# Going Dutch in the Modern Age: Kuyper on Church State



## RamistThomist (Mar 1, 2018)

In explaining how the Dutch Reformed could exist in a largely secular yet still national church society, Abraham Kuyper was forced anew to wrestle with the meaning of church government and baptism. John Halsey Wood Jr. gives not only a fine account of Kuyper, but also a skilled handling of church-state relations and the idea of a “nation,” something poorly lacking in modern scholarship.

In short, a nation isn’t a state. A nation is the collective ethnos of a people, including language, religion, and culture. The state is the necessary (yet often parasitic) apparatus in the modern world. Surprisingly, one could have a national church without a state church.

Kuyper’s solutions were new because while advocating separation of church and state, he also tried to avoid a purely voluntarist church while also having a relatively high view of the sacraments. Said another way: would not leaving the government of the church to “the people” entail the horrors of the French Revolution?

Rooted and Grounded

Kuyper was able to alleviate some of the tension with his concept of “organicism.” The organic church precedes the institutional church

Rooted: free life doesn’t come from human skill but from the hand of the Creator (63).
Grounded: metaphor for the institutional church

Kuyper’s use of organicity isn’t supposed to be Hegelian, but like our Lord (John 15-17) it is to note our interdependence.

Unfortunately, Kuyper’s desire for a purer church drove him very close to a Baptist view of baptism. If the church is a church of believers, then why baptize babies? Kuyper solved this problem at great cost: he presumed regeneration on the part of the infants.

Conclusion

This is an outstanding account of late Dutch church and state politics. Wood notes Kuyper’s strengths and weaknesses and places them within the unique situation Kuyper found himself.

Reactions: Like 1 | Informative 2


----------



## earl40 (Mar 1, 2018)

BayouHuguenot said:


> Said another way: would not leaving the government of the church to “the people” entail the horrors of the French Revolution?



Maybe he should have left the government of the church to the presbyters?


----------



## RamistThomist (Mar 1, 2018)

earl40 said:


> Maybe he should have left the government of the church to the presbyters?

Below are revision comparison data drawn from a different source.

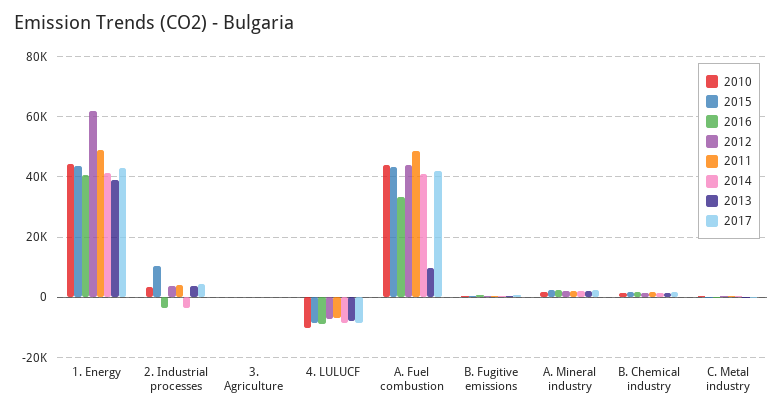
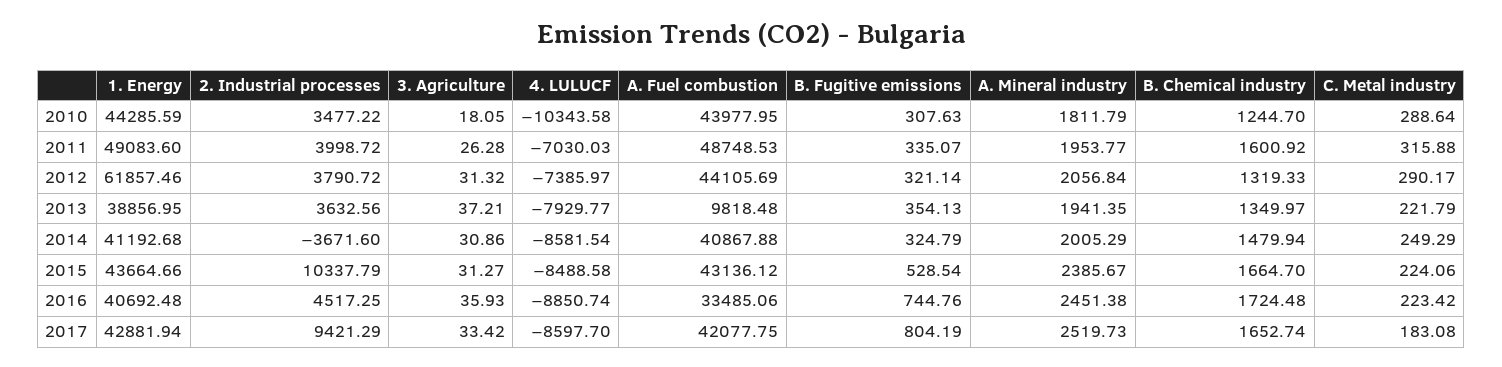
2016, 2. Industrial processes: -4000 -> 4517.25
2017, 2. Industrial processes: 4000 -> 9421.29

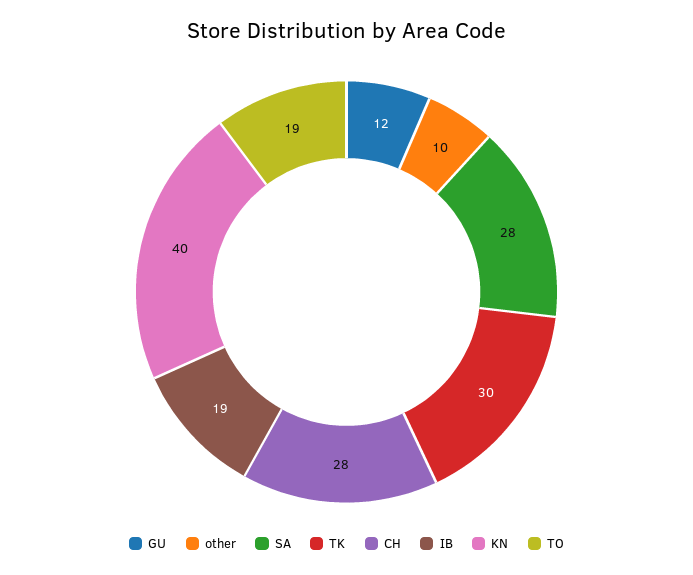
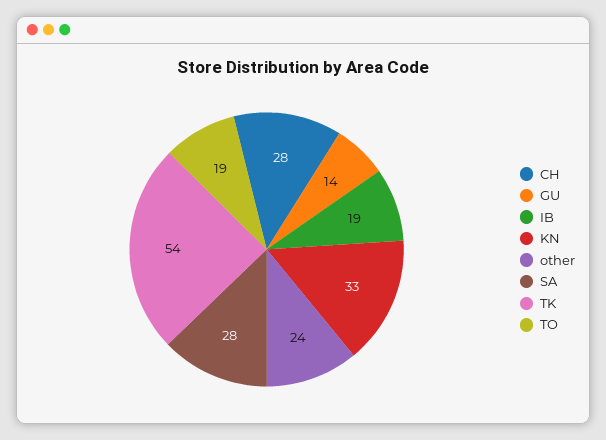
GU: 12 -> 14
other: 10 -> 24
TK: 30 -> 54
KN: 40 -> 33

Perhaps, but I'm not familiar on Dutch Reformed polity.


----------



## timfost (Mar 1, 2018)

(I love your title to this thread!)


----------



## RamistThomist (Mar 1, 2018)

Actually the name of the book. I guess this is where going Dutch came from. Kuyper's church no longer had state funds so it had to "pay its own way."

Reactions: Like 1


----------



## TheOldCourse (Mar 1, 2018)

Good stuff, thanks Jacob. This has been on my reading list for awhile but I haven't gotten to it yet.


----------